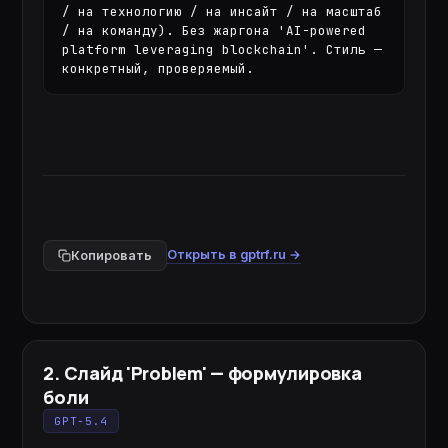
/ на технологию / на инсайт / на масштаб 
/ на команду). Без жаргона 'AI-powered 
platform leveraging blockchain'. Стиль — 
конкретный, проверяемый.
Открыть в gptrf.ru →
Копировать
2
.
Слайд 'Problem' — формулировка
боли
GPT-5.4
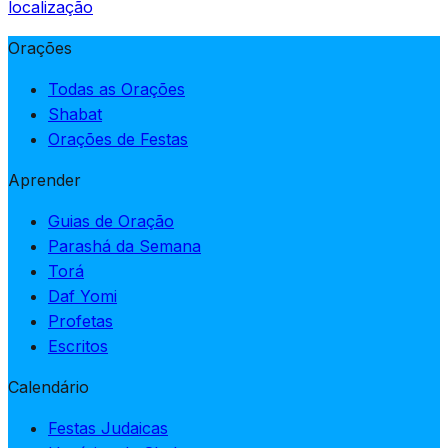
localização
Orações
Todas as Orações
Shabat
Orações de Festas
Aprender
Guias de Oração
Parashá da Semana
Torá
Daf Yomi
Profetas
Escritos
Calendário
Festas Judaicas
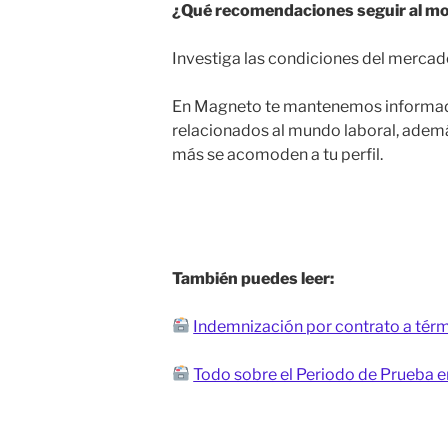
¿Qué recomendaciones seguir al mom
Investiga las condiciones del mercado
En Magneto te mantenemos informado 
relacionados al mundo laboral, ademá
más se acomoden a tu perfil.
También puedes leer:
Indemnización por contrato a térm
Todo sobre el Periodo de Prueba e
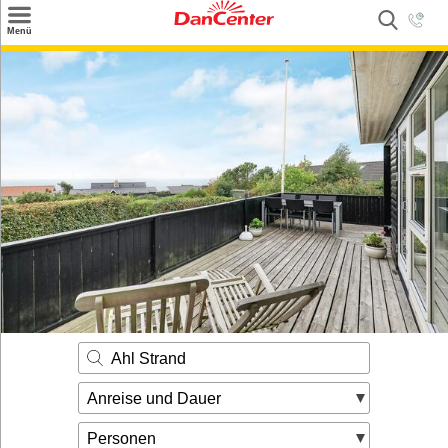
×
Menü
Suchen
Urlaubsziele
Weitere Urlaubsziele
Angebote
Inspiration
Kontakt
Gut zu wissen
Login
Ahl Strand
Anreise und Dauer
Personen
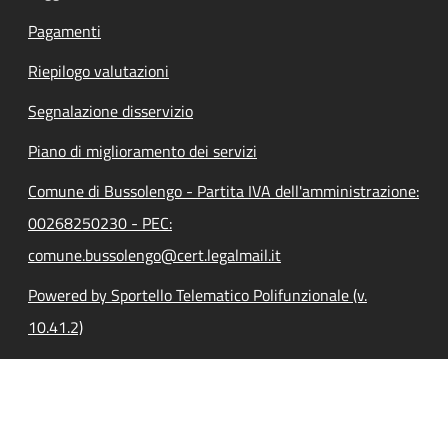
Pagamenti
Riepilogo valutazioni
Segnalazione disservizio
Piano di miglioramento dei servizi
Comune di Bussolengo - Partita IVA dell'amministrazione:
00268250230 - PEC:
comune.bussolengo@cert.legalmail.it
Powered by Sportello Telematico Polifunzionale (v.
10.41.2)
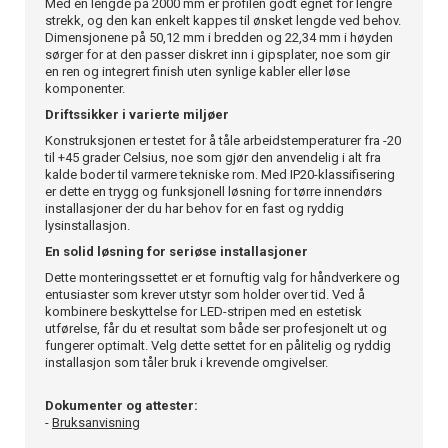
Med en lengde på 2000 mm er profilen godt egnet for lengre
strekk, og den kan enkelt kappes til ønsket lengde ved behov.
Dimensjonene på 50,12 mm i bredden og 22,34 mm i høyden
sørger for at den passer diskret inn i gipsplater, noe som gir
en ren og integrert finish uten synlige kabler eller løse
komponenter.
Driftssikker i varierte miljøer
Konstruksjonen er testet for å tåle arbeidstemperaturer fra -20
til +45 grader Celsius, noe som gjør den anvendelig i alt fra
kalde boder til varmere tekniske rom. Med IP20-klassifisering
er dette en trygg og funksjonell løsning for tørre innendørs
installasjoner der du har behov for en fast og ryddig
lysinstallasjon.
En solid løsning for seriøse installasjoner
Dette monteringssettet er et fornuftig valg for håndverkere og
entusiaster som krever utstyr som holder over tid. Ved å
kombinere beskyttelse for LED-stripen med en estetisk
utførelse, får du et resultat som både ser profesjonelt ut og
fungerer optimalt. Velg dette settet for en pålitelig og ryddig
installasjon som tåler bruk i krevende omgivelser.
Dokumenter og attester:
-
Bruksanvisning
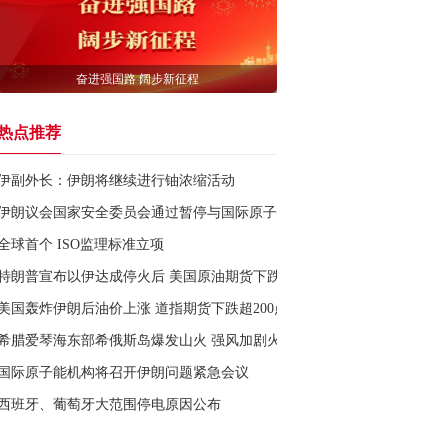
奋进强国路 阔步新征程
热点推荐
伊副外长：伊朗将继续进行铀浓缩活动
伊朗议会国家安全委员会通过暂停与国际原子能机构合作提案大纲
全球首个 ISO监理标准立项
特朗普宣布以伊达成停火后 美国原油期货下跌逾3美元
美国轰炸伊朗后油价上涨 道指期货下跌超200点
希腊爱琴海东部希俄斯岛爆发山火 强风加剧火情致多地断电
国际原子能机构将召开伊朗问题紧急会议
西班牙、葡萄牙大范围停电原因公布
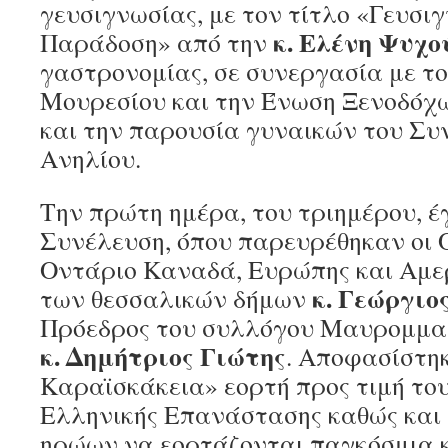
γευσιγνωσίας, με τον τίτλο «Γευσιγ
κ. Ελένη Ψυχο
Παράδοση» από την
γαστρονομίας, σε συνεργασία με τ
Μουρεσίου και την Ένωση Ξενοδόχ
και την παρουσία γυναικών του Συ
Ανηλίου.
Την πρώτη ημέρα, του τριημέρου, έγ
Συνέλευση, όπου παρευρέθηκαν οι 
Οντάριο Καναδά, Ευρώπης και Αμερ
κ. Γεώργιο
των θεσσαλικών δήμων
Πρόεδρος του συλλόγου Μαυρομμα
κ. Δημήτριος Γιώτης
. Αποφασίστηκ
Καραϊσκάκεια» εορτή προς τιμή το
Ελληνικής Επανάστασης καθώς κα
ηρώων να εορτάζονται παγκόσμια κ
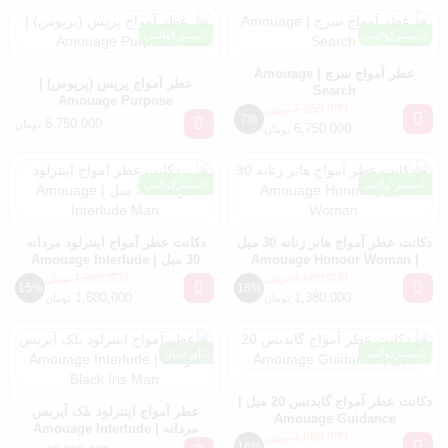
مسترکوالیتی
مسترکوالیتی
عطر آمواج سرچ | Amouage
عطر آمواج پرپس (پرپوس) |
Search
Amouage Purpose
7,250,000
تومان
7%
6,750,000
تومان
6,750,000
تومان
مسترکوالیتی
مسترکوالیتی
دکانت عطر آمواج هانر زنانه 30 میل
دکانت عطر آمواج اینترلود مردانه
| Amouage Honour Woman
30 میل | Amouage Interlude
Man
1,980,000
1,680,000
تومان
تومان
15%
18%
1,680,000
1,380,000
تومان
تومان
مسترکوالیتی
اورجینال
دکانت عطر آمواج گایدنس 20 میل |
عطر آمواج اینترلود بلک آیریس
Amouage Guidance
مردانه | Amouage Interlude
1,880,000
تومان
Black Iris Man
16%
· · · · ·
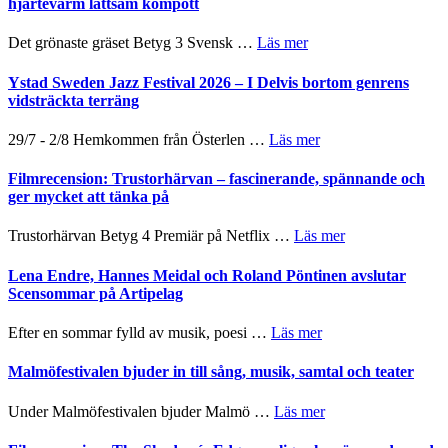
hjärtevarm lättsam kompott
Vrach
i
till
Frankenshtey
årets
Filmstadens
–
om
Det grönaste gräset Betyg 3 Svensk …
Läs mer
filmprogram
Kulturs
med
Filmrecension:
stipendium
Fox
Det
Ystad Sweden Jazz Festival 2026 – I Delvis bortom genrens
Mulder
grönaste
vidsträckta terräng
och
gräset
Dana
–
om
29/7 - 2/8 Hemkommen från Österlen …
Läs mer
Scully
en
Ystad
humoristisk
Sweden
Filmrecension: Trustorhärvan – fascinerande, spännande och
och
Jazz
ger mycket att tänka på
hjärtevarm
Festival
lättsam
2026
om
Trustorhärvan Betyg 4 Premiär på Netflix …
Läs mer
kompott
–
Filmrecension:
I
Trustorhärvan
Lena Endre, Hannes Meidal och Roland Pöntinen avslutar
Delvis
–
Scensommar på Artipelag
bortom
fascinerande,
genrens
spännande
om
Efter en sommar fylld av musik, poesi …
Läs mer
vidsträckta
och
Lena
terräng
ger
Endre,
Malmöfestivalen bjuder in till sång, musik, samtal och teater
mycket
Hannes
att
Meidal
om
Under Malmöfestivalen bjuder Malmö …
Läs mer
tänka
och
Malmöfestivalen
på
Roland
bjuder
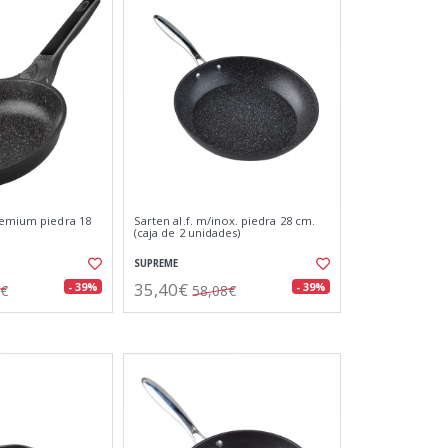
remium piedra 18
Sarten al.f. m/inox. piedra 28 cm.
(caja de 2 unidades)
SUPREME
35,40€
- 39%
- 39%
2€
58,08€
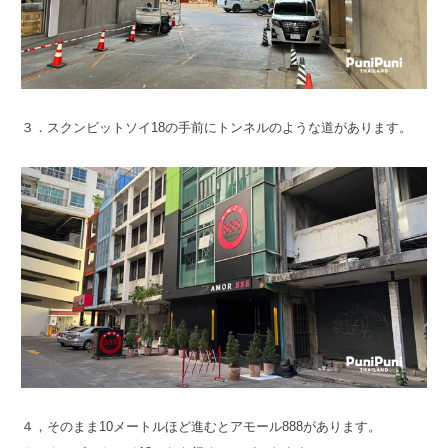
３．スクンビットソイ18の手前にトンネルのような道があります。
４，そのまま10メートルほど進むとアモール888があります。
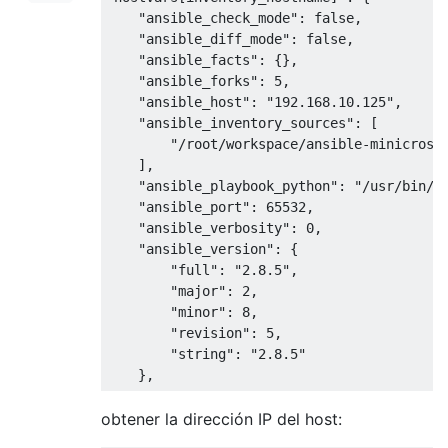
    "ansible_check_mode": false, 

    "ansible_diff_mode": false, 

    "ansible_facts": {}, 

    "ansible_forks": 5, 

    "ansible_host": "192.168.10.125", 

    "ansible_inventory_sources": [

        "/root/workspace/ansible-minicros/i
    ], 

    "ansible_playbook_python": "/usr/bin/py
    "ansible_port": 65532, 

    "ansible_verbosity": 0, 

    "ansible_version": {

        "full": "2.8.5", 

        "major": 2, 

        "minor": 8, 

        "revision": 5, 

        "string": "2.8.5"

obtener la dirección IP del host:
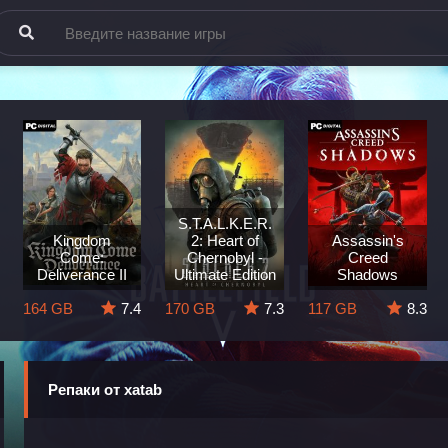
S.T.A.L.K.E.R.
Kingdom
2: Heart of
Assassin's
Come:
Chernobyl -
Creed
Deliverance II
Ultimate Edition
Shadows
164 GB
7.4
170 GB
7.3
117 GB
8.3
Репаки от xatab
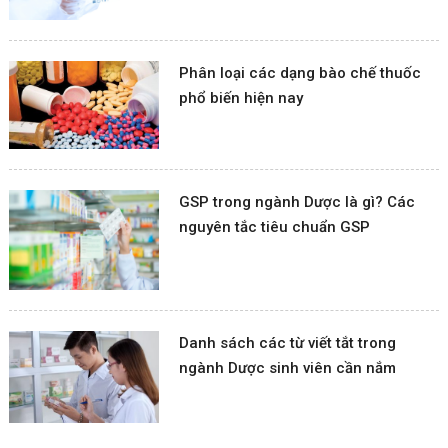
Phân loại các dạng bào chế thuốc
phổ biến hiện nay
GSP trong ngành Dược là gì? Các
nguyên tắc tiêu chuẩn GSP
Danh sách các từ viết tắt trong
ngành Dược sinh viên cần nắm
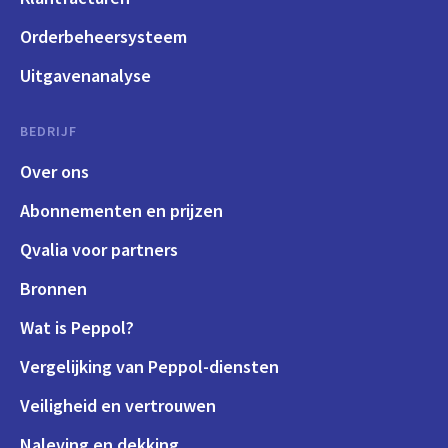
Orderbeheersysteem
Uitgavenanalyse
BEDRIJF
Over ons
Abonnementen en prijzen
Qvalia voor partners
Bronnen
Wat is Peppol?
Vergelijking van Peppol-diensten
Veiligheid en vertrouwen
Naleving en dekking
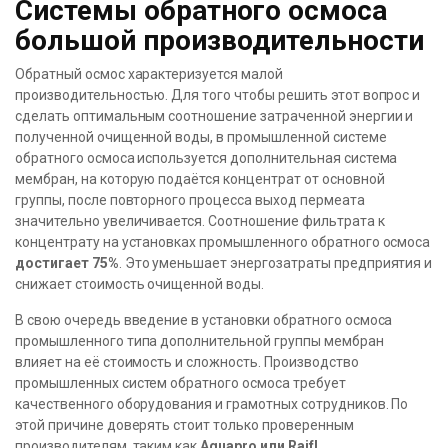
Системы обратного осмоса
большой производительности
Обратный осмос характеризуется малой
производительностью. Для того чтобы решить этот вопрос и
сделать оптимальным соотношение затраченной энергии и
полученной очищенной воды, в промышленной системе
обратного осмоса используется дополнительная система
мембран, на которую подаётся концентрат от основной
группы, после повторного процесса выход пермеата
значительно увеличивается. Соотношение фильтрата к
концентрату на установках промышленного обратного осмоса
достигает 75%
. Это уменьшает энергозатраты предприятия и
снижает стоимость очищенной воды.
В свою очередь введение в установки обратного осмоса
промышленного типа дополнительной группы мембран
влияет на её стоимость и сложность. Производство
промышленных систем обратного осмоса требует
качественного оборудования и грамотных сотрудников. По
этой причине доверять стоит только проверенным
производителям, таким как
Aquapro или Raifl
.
· · · · ·
About this task: Wherever the word "Endre" appears in the data, return the whole line.

Answer space:
Lena Endre, Hannes Meidal och Roland Pöntinen avslutar
Endre,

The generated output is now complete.